The deep thinking in this part of the Arab world is that the Gulf states are different and will remain different: we are not Egypt, Tunisia, Libya or Syria and no one wants to repeat the Bahraini experience. The Gulf believed that economic prosperity, plenty of socio-economic achievements, high standard of living, relatively small population, tribal way of life, rock-solid traditional sources of legitimacy, deep and genuine respect and trust of reform-minded leaders, little if any pressure from the West, as well as the power to act as a group, namely the GCC which does not exist anywhere else in the region, give them enough immunity against the unusually strong winds of change of 2011. Gulf exceptionality is a fact of life that is worth preserving by all means including resorting to heavy-handed measures when threats to the status quo are real.
Challenging status quo
No Gulf state is taking the revolution avalanche of 2011 lightly. They know it could be very deadly, as the case of Bahrain shows. But what is comforting to the Gulf is that they have gone through several difficult challenges in the past 40 years.
Collectively they survived the challenges of independence of the 1970s, the Iranian revolution and the 8 years of the Gulf War of the 1980s, the Iraq invasion of Kuwait and its aftermath of the 1990s and September 11 and the war on terror of the first decade of the 21st century. These were life-threatening challenges. They survived it and have become good at adjusting and adapting to changes. They have developed their own readymade menu on how to survive domestic and regional challenges.
But that is not the end of the story. The fact of the matter is that most of the Gulf states are not at their best when it comes to freedom and democracy.
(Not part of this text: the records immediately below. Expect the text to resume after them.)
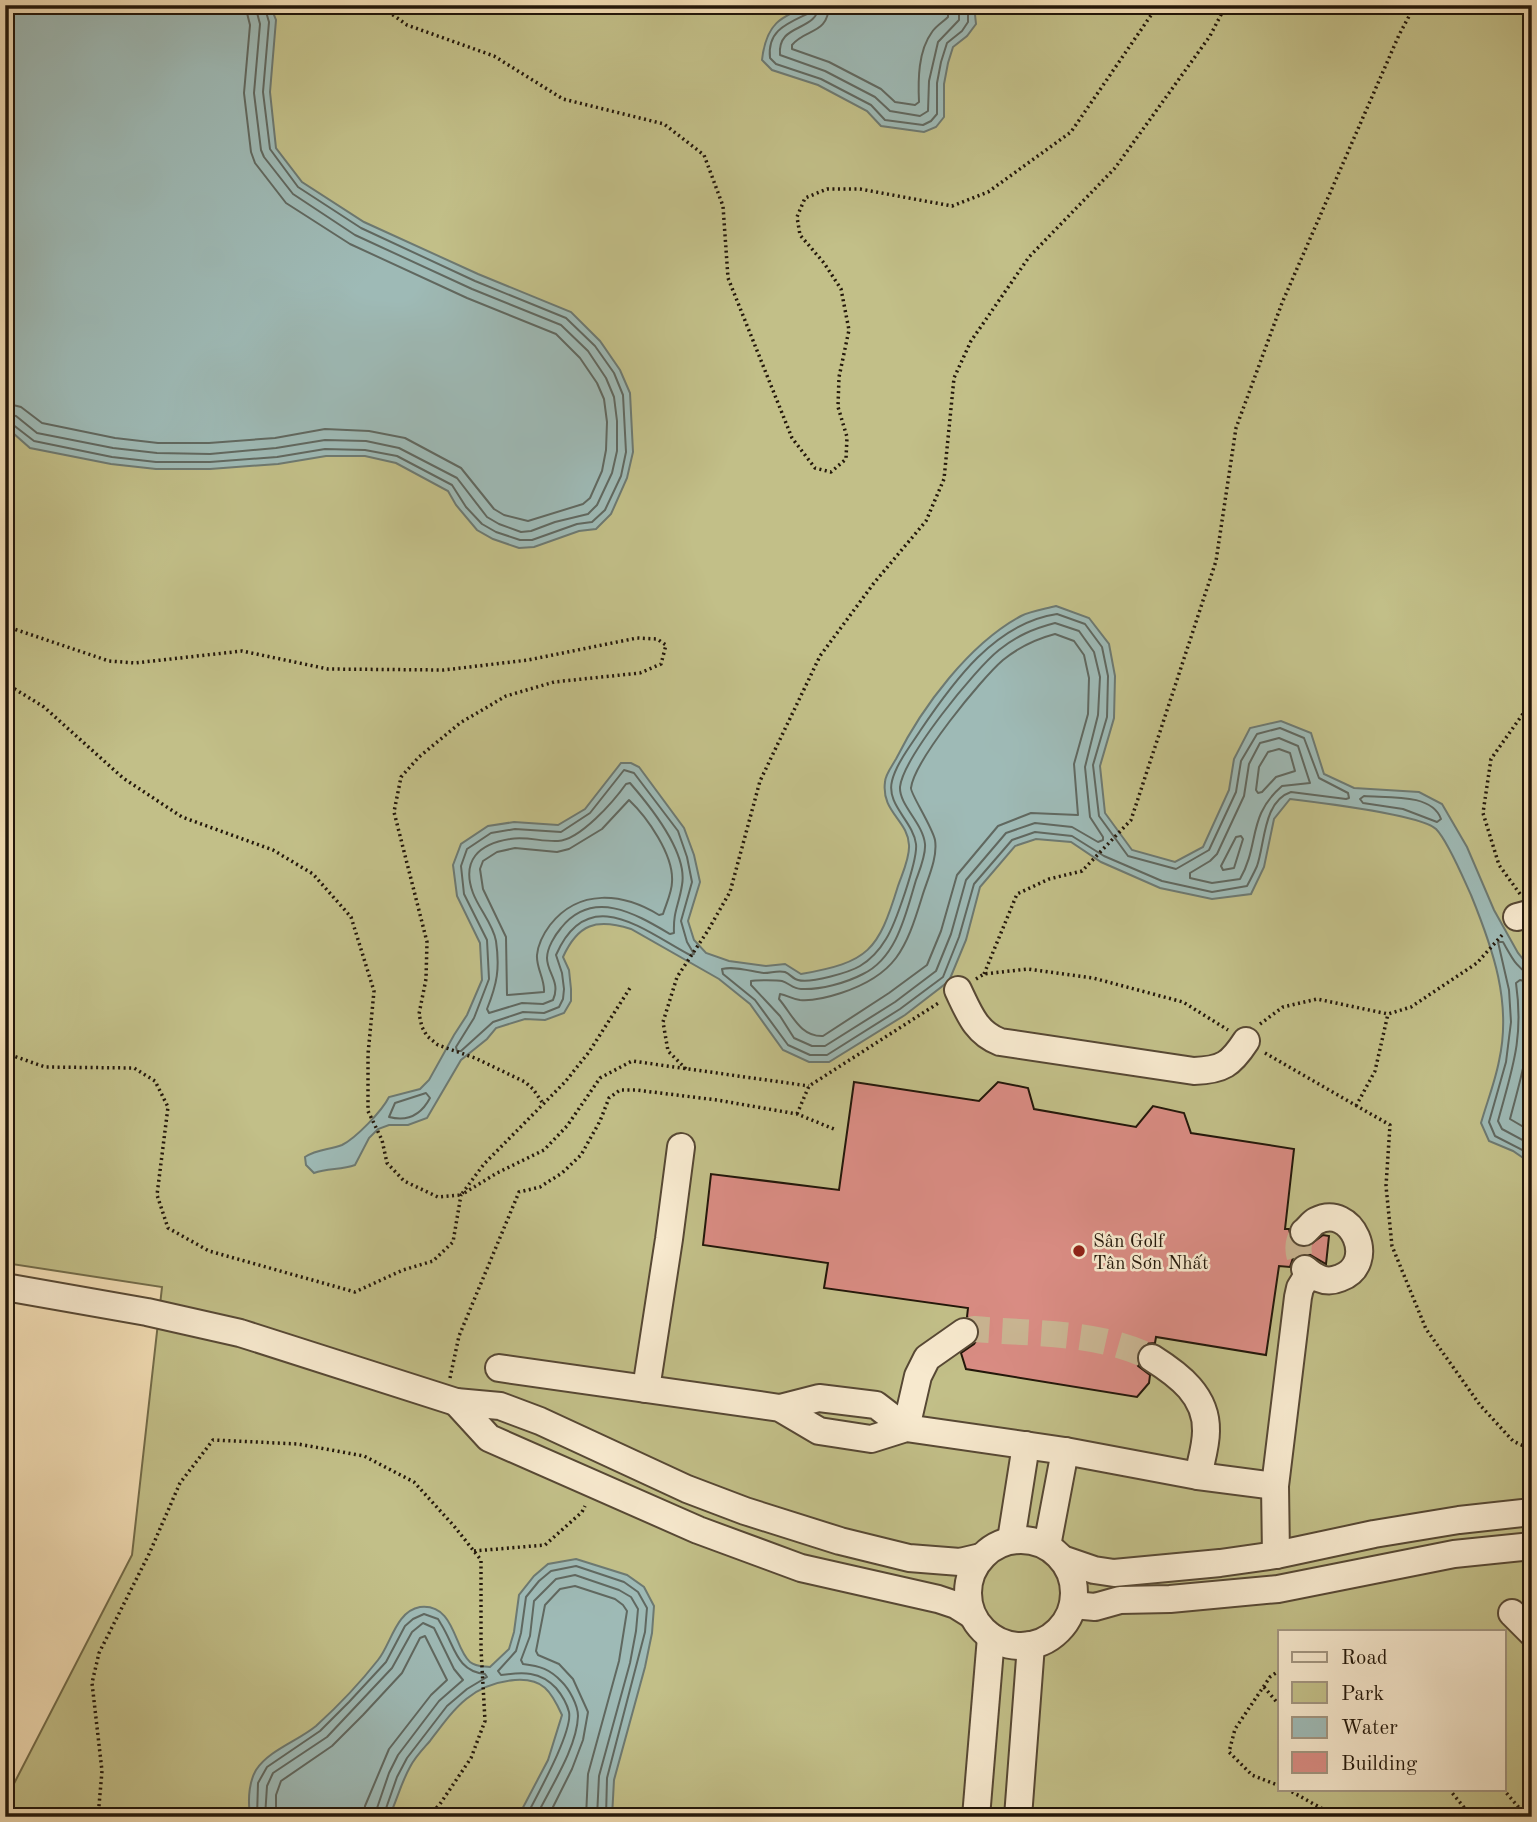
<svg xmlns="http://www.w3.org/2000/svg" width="1537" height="1822" font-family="'Old Standard TT',serif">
<rect width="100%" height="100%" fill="#f2ddb4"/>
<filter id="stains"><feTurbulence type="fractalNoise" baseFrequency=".00286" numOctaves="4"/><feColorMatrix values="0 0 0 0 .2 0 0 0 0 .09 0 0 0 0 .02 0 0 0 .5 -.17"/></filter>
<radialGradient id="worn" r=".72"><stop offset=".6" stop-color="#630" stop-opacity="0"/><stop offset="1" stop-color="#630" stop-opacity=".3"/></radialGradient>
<path fill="#c2bf88" stroke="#726b49" stroke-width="2" fill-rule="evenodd" d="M5,5H1532V1817H5V1801L132,1555L162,1287L5,1263ZM1280,1631H1504V1789H1280Z"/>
<g fill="#9ebab6" stroke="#6d7971" stroke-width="2">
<polygon points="5,5 270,5 276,20 270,92 276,148 302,182 364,222 478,274 571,312 600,341 620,370 630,393 633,452 627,478 611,514 596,529 579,531 534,547 519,548 493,539 477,530 456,505 448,491 396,463 365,456 326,456 278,464 210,469 156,469 111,464 30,448 5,426"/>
<path d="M812,5H974L976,24L967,36L953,47L948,63L944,84V117L936,127L924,132L881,126L867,111L818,85L772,70L762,60C766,24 780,16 812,5Z"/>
<path d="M1056,606L1089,618L1109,644L1115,676L1114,718L1100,766L1105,813L1132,850L1175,862L1203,847L1229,790L1234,759L1250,728L1281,721L1311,733L1324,774L1354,788L1419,792L1442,804L1467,847L1494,910L1518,953L1532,970V1164L1513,1151L1489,1141L1481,1123C1487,1102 1495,1082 1499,1061C1512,1003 1493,949 1471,895C1464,880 1448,841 1436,829C1421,815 1315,802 1290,799L1274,819L1264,867L1251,894L1212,899L1160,888L1101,862L1071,842L1036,839L1015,846L980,887L966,940L949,981L905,1015L829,1062H809L783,1050L750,1004L719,979L631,929C596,918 578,924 563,957L569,970L571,989V1001L564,1013L545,1020L525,1019L496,1028L487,1039L461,1060L427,1118L408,1125H389L378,1129L369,1138L355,1165C341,1170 328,1168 314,1173L306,1165L305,1157C317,1149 329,1150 342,1145C356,1138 382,1111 389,1097L420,1089L429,1080L454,1035L467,1015L482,980L480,943L457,896L453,865L461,844L488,826L514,822L558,825L585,809L621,763H631L639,767L684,828L694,855L700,882L688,921L694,940L706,953L729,961L766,966L785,964L801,974C869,962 878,951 898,886C902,874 910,858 909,845C908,820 881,812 885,782C885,775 892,766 896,759C922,707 969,644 1021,616C1031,611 1045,609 1056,606Z"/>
<path d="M576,1559L627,1575L644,1587L654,1606L652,1633L645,1667L614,1780L612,1817H518L548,1760L562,1715C551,1691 543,1678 515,1680C471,1684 454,1709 430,1741C423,1749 415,1757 410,1767C401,1783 397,1800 389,1817H250C248,1801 248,1784 256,1770C269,1750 298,1741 316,1726C338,1706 360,1683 378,1660C391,1644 396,1611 420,1607C455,1603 454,1649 470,1662C476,1667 483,1666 490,1667L509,1649L514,1632L519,1595L534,1576L548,1564Z"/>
</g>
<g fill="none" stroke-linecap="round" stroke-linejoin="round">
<g stroke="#606860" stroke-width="2">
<path d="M810,5L807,14C786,24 767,31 770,58L776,64L821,79L871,105L885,120L923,125L931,121L937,114V83L941,62L947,43L962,31L968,22V5"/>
<path d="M819,5C817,33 777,22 780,55L825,71L875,97L890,111L920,116L928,111L929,81L938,42L959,20V5"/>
<path d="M829,5C828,35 806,28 792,45V49L829,62L881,89L895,102L915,105L919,102C918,80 918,51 932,32C936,26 943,22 948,17V5"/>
<polyline points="5,403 21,407 42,423 115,438 158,443 209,443 275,438 325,429 369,431 405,438 461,468 494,509 504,515 528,521 583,504 590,498 602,471 606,450 607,422 604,399 597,383 580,358 556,334 467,298 350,244 286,203 255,163 251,152 244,93 250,25 245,5"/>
<polyline points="5,414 16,416 37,433 113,448 157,453 210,454 276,448 325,440 366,441 399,448 457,478 487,517 499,524 521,532 531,531 555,522 588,514 597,505 612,473 617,451 617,421 614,397 606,378 588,351 561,325 472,289 355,235 293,194 264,157 261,150 254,93 260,24 255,5"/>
<polyline points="5,422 12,424 34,441 112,457 156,462 210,462 277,457 325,449 365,450 397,456 452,485 466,507 482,524 496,532 520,540 532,540 577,524 592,522 605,510 621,476 626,452 623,395 614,373 595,346 566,318 475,281 361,228 298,187 270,149 263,92 269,22 264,5"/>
<path d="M1057,614L1085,624L1102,647L1108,676L1107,717L1093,765L1099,816L1128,856L1176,869L1209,850L1236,792L1241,761L1257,734L1280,728L1304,738L1319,778L1348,793L1349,798L1346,799L1291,792C1263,801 1265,844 1257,866C1254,873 1250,880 1247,886L1212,892L1162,881L1104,856L1072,836L1035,832L1012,840L974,884L959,937L943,977L900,1009L827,1055H810L788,1045L755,1000L723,974L722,969C735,966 750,971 764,973C771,973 778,970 785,972C790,974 793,979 798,980C810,984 850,972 860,966C870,960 880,949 886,939C895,925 918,860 916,844C913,821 886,805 892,781C896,764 911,745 920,731C953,682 995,623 1057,614Z"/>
<path d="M1055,623L1079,631L1094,652L1100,677L1098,715L1085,767L1090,817L1103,837V840L1098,842L1072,827L1035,823L1006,833L966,880L951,934L936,971L895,1002L825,1046H812L794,1038L780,1016L751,985V981C755,980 778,980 782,981C789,983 793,989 801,989C820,990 846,983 863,974C897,958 906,913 916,880C920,869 926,855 925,844C923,823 899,805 900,787C903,758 975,669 999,650C1017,636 1032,629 1055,623Z"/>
<path d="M1055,634L1074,641L1084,655L1089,678L1088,714L1074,764L1078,815L1031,813L998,826L957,875L941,931L927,965L889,993L823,1036C800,1037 792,1014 779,999L780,994C787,995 792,999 800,1000C812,1001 829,997 841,993C896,975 906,949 922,897C927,880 938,858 935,840C932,826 910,793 911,788C914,761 981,679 1003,660C1019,647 1036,639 1055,634Z"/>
<path d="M1279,738L1298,746L1310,783L1282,786C1247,816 1260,844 1240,879L1212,883L1190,878V873L1210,861L1217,854L1244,796L1249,764L1260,743Z"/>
<polygon points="1279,749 1290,753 1295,771 1276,777 1262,792 1258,793 1256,790 1259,767 1268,752"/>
<path d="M624,770L634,773L678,831L687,857L692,882L681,921L687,942L694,954L690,955C643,930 588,882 556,955L562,973L564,989L563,999L559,1007L544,1013L523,1012L493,1022L461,1051H457L456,1047L474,1018L489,979L487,940L464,894L461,866L467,849L491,833L515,829L561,832L590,813Z"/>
<path d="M630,783C650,806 688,853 682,885C679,905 673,911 674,933L670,934C636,914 593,888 561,928C555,935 547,948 547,958C547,973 561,982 553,1000L543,1004L522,1003L489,1013L487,1009C497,984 500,969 496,941C493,924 479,909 473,893C461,860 479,844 510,839C526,836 542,842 558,841C580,840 614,801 626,784Z"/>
<path d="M1364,796C1387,798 1432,793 1441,819L1437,822L1403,809L1363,803L1360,799Z"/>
<path d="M629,800C647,817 674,855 672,882C672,892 666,904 663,914L659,915C623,893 579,888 550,925C544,933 538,945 537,955C536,968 545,979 544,992L507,995L506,937L483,889L480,869L483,861L497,852L515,848L557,852L569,849L602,829Z"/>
<polygon points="1241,836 1243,839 1234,868 1223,870 1221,866 1236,837"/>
<path d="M1532,974C1518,972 1510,954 1503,942H1498L1509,990L1511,1022L1506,1062L1489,1122L1495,1136L1532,1155"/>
<path d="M1532,983L1520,980L1516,983C1524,1039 1512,1069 1498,1121L1502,1129L1532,1145"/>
<path d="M1532,993L1528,996C1532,1046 1522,1073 1510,1119L1532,1132"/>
<path d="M426,1093L430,1098C421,1115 408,1122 389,1117L395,1103Z"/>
<path d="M257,1817L258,1783L267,1767L320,1731L349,1702L386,1662L405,1626L413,1619L424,1614L438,1619L441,1624C455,1646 456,1671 485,1674L487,1677L467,1689L447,1706L407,1758L397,1777L383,1817"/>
<polyline points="265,1817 267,1786 273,1773 327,1737 392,1668 412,1632 423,1623 434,1628 454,1669 463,1680 439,1701 398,1755 389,1773 374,1817"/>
<polyline points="276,1817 276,1795 281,1781 332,1746 363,1715 402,1673 420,1638 425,1636 447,1680 431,1695 389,1749 365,1806 364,1817"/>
<path d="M526,1817C536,1797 573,1732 569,1712C567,1704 561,1694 556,1688C540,1671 523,1672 501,1675L498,1671L516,1651L521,1633L526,1597L539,1581L551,1571L576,1566L624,1582L638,1592L647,1608L645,1632L607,1778L606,1817"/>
<path d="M536,1817C550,1788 577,1748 578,1716C578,1705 569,1689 562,1682C550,1669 540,1666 523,1664L521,1660L530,1636L534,1601L556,1579L575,1575L619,1590L631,1597L638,1609L636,1631L630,1663L599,1776L597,1817"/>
<polyline points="548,1817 572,1769 583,1740 588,1712 573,1679 559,1664 538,1655 536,1651 545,1605 560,1589 575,1586 615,1599 623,1605 627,1611 619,1661 588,1774 586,1817"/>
</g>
</g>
<polygon fill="#d98c83" stroke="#23170a" stroke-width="2" points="854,1082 979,1101 998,1082 1028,1088 1034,1109 1136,1127 1153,1106 1184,1113 1191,1133 1294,1149 1285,1229 1289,1229 1292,1242 1299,1247 1307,1247 1323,1235 1329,1236 1326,1264 1307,1253 1299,1254 1293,1258 1290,1267 1279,1266 1266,1355 1156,1337 1155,1343 1144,1344 1138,1350 1136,1356 1138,1366 1150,1375 1149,1383 1137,1397 966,1369 961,1353 974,1344 978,1338 980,1331 976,1322 967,1317 968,1308 824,1288 828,1263 703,1245 711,1174 839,1190"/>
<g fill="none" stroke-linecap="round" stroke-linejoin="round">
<g stroke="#c9b592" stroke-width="26" stroke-dasharray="26 13" stroke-linecap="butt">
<path d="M1304,1232C1295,1244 1298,1257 1305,1269"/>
<path d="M964,1332L974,1329C1032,1334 1100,1331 1152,1358"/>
</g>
<defs>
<g id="minor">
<polyline points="1517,917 1532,913"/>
<path d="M958,990C969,1013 976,1033 1000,1042L1194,1071C1223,1070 1231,1064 1246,1041"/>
<path d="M1304,1232C1308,1229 1312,1223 1316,1221C1352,1202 1379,1264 1340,1278C1326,1284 1315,1278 1305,1269"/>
<polyline points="5,1287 147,1312 240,1333 456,1402 500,1406 540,1421 687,1489 745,1511 840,1541 909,1558 960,1562 981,1557"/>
<path d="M1152,1358C1179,1375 1207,1396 1206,1431C1206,1446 1201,1461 1198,1476"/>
<polyline points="499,1368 780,1408 819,1431 871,1439 906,1428 1065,1451 1198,1476 1275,1486"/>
<polyline points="646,1389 669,1239 681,1147"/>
<polyline points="456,1402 489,1438 698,1530 801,1568 938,1599 956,1605 972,1615"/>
<polyline points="780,1408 819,1398 876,1405 906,1428"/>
<polyline points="906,1428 918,1376 927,1358 964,1332"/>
<circle cx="1021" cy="1593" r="53"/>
<polyline points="1011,1540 1026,1445"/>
<polyline points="1047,1546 1065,1451"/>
<polyline points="1276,1555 1275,1486 1298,1297 1300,1288 1309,1273"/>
<polyline points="1062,1559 1094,1570 1114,1573 1220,1563 1276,1555 1374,1534 1459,1520 1532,1512"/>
<polyline points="1073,1605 1095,1607 1120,1600 1170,1599 1278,1589 1454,1554 1532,1546"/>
<polyline points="1512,1613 1532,1633"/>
<polyline points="976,1817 991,1637"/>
<polyline points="1018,1817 1031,1645"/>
</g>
</defs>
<use href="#minor" stroke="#574834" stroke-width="30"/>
<g stroke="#23170a" stroke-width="3.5" stroke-dasharray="2 3.5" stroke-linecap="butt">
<polyline points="379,5 407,25 494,56 563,99 664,124 704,155 723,206 728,278 792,438 815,468 831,472 846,459 847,437 838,407 839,377 849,330 841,289 824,263 800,235 797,217 805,198 827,189 860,189 952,206 988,192 1071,132 1158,5"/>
<polyline points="5,626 109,661 135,663 242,651 328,669 444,670 528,660 637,638 657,639 666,645 661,664 640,673 554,682 506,696 460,723 419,757 401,777 394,812 427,942 426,979 419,1014 422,1027 427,1036 438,1045 475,1058 525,1082 533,1089 544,1105"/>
<polyline points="5,683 44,707 123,778 182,817 273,850 313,874 351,917 374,991 368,1054 368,1111 382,1140 387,1163 404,1181 438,1197 461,1195 484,1164 565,1082 589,1052 630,988"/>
<polyline points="1520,894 1499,865 1483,813 1491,759 1532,701"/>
<polyline points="984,974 1017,894 1049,879 1082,871 1131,820 1216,561 1236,428 1282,303 1399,35 1415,5"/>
<polyline points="976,979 984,974 1028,969 1093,978 1183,1002 1228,1030"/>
<polyline points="1260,1024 1283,1007 1317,999 1388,1014 1411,1007 1477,963 1503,934"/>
<polyline points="5,1053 45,1067 134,1068 155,1081 168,1107 157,1195 168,1228 209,1251 355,1292 403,1270 433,1261 453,1242 461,1195 497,1173 544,1150 567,1126 600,1078 632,1061 809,1086"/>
<polyline points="1265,1053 1390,1125 1386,1186 1392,1246 1426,1329 1480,1405 1513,1441 1532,1450"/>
<polyline points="686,1069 668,1051 663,1022 677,977 707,932 730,892 760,781 820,656 874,583 926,521 944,479 954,378 971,341 1029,257 1115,168 1210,36 1226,5"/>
<polyline points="1356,1106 1375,1071 1388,1014"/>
<polyline points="797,1114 809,1086 940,1002"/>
<polyline points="450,1378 459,1336 519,1192 540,1187 562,1173 581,1155 600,1121 609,1098 620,1090 636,1090 717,1100 797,1114 834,1129"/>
<polyline points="474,1551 545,1545 582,1512 585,1506"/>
<polyline points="1347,1631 1348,1631"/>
<polyline points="1280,1670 1270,1677 1235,1729 1229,1752 1252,1775 1280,1786"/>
<polyline points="1264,1687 1280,1706"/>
<polyline points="1287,1789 1337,1817"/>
<polyline points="1449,1789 1472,1817"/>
<polyline points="1503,1789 1527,1817"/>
<polyline points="98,1817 102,1771 92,1683 99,1653 149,1554 180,1483 213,1440 298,1444 364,1456 414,1482 454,1526 481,1560 481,1649 485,1721 471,1758 440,1804 428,1817"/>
</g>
<use href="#minor" stroke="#f7e9ce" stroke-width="26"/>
</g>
<circle fill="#8f2418" stroke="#f7e9ce" stroke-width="2.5" cx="1079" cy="1251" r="7"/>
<g text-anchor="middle" stroke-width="5" stroke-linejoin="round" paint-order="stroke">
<g font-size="19" fill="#23170a" stroke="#f7e9ce" text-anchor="start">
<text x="1093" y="1247">Sân Golf<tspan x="1093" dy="22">Tân Sơn Nhất</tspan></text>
</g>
</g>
<rect width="1537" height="1822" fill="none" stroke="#f2ddb4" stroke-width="28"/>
<rect x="7" y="7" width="1523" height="1808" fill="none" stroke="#23170a" stroke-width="3.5"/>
<rect x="14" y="14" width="1509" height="1794" fill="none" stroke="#23170a" stroke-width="2"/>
<rect x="1278" y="1630" width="228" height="161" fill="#f7e9ce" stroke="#a29580" stroke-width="2"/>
<rect x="1292" y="1652" width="35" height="10" fill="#f7e9ce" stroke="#a29580" stroke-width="2"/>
<text x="1341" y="1664" font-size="21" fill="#23170a">Road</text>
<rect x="1292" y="1682" width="35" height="21" fill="#c2bf88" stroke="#a29580" stroke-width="2"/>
<text x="1341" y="1700" font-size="21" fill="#23170a">Park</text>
<rect x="1292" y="1717" width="35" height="21" fill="#9ebab6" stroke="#a29580" stroke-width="2"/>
<text x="1341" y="1734" font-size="21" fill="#23170a">Water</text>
<rect x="1292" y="1752" width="35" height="21" fill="#d98c83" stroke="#a29580" stroke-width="2"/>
<text x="1341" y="1770" font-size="21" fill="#23170a">Building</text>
<rect width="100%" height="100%" filter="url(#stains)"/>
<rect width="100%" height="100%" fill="url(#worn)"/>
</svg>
Indeed while they figure high on the Human Development Index the Gulf states rank badly when it comes to freedom and democracy index.
This means eventually the Gulf states have to attend to the issue of political reform. They need to come to terms with the growing demand of the younger generation, the middle class and the more global segment of society who are craving for more freedom. Also, the Gulf cannot ignore the impact of the Arab Spring for too long. This wave of democracy is very close to home. As democracy takes hold in Egypt and Tunisia and other places throughout the region, political reform in the Arab Gulf states has become unavoidable.
Despite the ongoing endeavours of such countries as Kuwait, Oman and Bahrain to introduce some form of parliamentary democracy, the Gulf felt rather comfortable among non-democratic regimes. That margin of comfort is eroding fast. After decades of political stagnation forces of change are finally challenging the status quo.
If we look at the landscape of the Arab world in the first half of 2011, the common thread that binds all the different cases of uprising is the call for freedom, political reform, democratisation, dignity and the end to corruption. This is unlike the past 50 years when forces of status quo looked very enduring.
Even US President Barack Obama has made it clear this week that the US is not going to act as a pro-status quo force from now on. 2011 has been a rupture year for all. Without enacting political reform the Gulf will look ever more anachronistic by the day. They need to provide more freedom, create more representative institutions with real power.
The sooner it is implemented the better it is for the Gulf states no matter how exceptional they look. This is one topic that will not go away. It will keep haunting the Gulf. It cannot be ignored or postponed for too long. Democracy cannot be sacrificed for stability. Democracy and stability have to go hand in hand; they are two necessary faces of a healthy regime and good governance for the 21st century.
Dr Abdulkhaleq Abdullah is professor of Political Science at UAE University.